Harmonic Visualiser

The Harmonic Visualiser is an audio editor which can capture individual pitched notes from real audio recordings. It can capture notes from both clean recordings and noisy recordings, from monophonic audio and polyphonic mixtures, from perfect harmonic notes and notes with inharmonicity, for stable-pitched notes and for notes with portamento or vibrato.

Once individual notes are captured, they can be manipulated in a great variety of ways. The Harmonic Visualiser is able to extract a note from a recording, enhance or suppress a note, duplicate a note for use in somewhere else, time-shift a note to meet a desired onset time, time-stretch a note to get a satisfactory duration, pitch-shift a note to correct out-of-tune instrument or singer, applying amplitude or pitch modulation to create wobbling effect, reduce, remove or reconfigure existing amplitude or pitch modulation where wobbling effect is overdone or badly done, change a male voice into a female one and vice versa, correct a wrong vowel, combining features of piano and violin, etc.

Harmonic Visualiser screenshot
Harmonic Visualiser screenshot

How does it work?

The Harmonic Visualiser uses sinusoid-based inference: it creates a detailed description of the captured note in the form of a harmonic sinusoid model.

Its creator Xue Wen explains:

"Audio and score are the two major representations of music. Score is the guidelines given by the composer to the performer for music making, covering as much information of the music piece as he feels necessary. Score is usually recorded as a collection of music notes plus specific instructions, in which the music information is displayed in a straight and compact manner. Audio, on the other hand, is the direct record of sound, on which the production, transmission and perception of music depends. Audio is usually recorded as sound pressure levels or spectrums, in which the music information is embedded in a loose and redundant manner.

By harmonic sinusoid modeling we try to make a direct connection between the two representations for a subset of music events: the pitched notes. The harmonic sinusoid model represents pitched music notes with sparsely-sampled parameters of harmonic sinusoids, therefore it has two sides: a parameter side and a signal side. The parameter side consists of the sinusoid parameters. On this side the harmonic sinusoid model is a symbolic representation, in the sense it describes a music symbol, i.e. the note, as an individual object. Part of this description is explicitly related to the score, while the other part captures more details of the physical process not instructed in the score, which can be attributed to the performer, specific instrument, environment, etc. The signal side provides an audio fragment made up of harmonic sinusoids, which approximates the original note perceptually or physically, depending on certain synthesizer specifications. With these two sides connected by an analyzer-synthesizer pair, the harmonic sinusoid model becomes a natural instrument for bridging the gap between audio and symbols.
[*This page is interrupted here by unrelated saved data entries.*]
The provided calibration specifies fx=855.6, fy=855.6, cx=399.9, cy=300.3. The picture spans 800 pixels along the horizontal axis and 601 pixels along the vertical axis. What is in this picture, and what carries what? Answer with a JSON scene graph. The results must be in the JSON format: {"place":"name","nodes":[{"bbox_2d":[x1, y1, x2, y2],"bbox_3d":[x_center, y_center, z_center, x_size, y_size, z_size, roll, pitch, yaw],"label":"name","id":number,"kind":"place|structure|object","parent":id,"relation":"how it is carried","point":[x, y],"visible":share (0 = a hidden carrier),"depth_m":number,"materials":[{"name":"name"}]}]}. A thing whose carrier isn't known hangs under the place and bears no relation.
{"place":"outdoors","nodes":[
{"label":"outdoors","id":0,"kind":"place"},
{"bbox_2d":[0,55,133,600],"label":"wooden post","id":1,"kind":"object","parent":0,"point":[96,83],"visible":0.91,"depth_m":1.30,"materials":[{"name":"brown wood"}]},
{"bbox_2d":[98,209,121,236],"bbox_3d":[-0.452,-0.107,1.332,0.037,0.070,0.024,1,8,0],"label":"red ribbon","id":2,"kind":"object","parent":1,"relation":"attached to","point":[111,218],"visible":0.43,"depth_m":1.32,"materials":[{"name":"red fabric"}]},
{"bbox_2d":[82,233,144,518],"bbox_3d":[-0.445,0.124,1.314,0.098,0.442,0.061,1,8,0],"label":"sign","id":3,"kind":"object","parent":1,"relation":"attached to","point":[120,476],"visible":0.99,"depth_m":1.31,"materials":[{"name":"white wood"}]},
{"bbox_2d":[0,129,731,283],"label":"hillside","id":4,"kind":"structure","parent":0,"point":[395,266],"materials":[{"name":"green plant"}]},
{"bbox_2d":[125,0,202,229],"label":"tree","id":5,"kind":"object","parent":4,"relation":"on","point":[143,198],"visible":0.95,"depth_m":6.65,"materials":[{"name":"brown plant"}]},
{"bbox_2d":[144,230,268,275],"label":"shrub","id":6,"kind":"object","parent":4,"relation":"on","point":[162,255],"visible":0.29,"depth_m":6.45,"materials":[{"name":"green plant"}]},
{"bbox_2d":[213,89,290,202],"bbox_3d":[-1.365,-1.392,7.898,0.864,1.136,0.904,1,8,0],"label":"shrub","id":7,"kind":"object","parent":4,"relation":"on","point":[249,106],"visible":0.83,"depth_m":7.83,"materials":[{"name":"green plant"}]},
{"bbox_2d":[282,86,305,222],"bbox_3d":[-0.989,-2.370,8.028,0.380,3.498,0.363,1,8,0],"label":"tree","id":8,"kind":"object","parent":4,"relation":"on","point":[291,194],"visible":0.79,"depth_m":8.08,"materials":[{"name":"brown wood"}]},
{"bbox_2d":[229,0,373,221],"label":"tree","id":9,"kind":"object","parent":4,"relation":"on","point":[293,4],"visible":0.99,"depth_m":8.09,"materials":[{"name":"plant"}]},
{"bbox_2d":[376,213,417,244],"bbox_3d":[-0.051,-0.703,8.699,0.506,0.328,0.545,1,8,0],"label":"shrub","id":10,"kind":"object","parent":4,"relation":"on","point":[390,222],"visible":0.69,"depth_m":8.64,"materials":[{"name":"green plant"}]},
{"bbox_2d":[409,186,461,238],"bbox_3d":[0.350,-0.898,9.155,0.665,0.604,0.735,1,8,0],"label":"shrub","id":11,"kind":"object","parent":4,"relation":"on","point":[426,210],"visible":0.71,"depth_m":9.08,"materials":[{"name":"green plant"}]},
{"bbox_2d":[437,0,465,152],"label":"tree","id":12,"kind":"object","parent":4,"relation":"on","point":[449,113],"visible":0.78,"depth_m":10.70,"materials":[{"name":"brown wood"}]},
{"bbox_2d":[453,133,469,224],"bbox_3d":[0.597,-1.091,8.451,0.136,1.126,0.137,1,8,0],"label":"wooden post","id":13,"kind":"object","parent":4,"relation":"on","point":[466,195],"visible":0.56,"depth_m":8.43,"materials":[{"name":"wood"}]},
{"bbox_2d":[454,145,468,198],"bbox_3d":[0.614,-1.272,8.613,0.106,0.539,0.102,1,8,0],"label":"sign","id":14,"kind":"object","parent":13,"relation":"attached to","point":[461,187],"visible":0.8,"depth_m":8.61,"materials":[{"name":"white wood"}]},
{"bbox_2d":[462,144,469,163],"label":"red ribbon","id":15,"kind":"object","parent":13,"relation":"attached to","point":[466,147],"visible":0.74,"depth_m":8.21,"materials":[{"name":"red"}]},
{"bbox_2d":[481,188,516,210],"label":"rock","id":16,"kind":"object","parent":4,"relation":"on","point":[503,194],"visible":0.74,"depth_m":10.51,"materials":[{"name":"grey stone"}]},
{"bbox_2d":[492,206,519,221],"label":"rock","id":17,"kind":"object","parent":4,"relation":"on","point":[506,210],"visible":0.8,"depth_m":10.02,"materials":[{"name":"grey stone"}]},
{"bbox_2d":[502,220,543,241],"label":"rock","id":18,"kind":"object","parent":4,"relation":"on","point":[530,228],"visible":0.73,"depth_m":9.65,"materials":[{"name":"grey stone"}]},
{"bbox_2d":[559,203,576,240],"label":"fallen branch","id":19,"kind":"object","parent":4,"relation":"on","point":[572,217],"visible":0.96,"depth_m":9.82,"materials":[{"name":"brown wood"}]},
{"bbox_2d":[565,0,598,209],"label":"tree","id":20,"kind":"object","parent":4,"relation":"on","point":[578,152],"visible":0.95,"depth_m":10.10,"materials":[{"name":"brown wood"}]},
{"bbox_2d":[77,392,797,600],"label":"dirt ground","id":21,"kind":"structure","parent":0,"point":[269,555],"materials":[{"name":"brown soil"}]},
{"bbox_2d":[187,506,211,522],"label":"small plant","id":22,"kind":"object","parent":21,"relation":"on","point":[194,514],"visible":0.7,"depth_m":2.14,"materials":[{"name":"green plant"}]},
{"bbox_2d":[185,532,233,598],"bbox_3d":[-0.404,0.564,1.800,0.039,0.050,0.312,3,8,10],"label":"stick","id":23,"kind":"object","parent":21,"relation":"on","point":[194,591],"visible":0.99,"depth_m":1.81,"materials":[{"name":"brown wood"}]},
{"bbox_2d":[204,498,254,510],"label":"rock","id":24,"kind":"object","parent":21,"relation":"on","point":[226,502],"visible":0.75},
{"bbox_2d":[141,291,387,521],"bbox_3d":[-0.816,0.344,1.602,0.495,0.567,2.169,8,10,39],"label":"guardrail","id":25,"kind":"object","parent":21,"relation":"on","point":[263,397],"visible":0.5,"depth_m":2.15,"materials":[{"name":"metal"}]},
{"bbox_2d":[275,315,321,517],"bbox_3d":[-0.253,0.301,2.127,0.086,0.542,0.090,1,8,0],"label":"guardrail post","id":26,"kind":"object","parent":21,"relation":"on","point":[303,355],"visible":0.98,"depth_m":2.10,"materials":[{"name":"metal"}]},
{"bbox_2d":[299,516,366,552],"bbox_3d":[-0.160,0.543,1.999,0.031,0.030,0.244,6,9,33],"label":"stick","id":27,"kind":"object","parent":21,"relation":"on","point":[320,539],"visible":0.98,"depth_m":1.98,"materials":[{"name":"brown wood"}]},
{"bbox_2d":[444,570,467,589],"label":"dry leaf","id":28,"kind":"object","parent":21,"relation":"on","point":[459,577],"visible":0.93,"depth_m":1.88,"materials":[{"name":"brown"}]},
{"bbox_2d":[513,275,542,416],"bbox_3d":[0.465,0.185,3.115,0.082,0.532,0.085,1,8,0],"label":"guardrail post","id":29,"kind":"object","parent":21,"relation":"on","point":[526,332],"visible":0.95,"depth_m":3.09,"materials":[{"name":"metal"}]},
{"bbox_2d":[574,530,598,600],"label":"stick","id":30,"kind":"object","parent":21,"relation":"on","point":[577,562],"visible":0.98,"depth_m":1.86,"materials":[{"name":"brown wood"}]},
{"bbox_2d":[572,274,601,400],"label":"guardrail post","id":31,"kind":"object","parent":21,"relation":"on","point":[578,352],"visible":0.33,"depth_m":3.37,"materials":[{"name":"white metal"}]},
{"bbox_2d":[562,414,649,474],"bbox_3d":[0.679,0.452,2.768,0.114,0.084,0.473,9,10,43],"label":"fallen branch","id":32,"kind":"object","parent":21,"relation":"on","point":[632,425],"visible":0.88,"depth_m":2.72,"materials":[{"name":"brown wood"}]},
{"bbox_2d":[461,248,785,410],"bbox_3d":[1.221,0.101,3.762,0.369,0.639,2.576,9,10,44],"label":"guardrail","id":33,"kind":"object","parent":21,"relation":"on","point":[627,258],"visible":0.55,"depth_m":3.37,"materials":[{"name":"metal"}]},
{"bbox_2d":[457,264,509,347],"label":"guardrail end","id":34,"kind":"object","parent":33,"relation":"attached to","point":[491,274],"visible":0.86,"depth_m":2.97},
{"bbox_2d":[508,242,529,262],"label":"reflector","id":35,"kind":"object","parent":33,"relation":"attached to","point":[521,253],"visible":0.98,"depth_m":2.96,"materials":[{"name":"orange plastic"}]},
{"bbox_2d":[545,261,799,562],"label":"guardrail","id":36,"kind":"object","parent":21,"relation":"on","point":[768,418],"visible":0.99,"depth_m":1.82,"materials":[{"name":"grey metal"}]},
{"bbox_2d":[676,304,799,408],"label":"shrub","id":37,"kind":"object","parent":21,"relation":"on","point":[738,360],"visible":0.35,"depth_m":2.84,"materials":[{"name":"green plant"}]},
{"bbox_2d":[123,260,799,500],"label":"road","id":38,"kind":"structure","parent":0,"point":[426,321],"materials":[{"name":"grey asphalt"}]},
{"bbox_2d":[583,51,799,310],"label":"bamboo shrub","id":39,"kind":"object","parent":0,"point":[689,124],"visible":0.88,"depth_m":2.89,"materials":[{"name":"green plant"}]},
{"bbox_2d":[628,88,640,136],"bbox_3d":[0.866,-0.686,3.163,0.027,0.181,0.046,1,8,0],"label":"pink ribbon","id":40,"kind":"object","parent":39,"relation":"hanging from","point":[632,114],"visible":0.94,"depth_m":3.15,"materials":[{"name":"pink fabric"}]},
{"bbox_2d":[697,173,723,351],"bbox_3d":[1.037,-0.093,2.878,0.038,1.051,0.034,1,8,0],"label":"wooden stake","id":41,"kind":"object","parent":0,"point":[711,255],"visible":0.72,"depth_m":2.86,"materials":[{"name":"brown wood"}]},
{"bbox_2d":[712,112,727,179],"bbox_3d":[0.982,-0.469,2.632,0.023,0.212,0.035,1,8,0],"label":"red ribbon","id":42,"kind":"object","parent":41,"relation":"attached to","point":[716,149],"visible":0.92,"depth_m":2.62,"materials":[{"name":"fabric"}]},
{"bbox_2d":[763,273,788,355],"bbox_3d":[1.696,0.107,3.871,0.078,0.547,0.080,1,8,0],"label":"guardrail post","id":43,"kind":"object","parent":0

As an example application of harmonic sinusoid modeling, we have created an audio editor which can capture individual pitched notes, both from clean recording and from noisy recording, both from monophonic audio and from polyphonic mixture, both for perfect harmonic notes and for notes with inharmonicity, both for stable-pitched notes and for notes with portamento or vibrato. A detailed description of the captured note in harmonic sinusoid model is immediately available. With this description we are able to extract a note from a recording, enhance or suppress a note, duplicate a note for use in somewhere else, time-shift a note to meet a desired onset time, time-stretch a note to get a satisfactory duration, pitch-shift a note to correct out-of-tune instrument or singer, applying amplitude or pitch modulation to create wobbling effect, reduce, remove or reconfigure existing amplitude or pitch modulation where wobbling effect is overdone or badly done, change a male voice into a female one and vice versa, correct a wrong vowel, combining features of piano and violin, and many more."

See: Wen X. and M. Sandler, “New audio editor functionality using harmonic sinusoids,” in Proc. AES 122nd Convention, Vienna, 2007.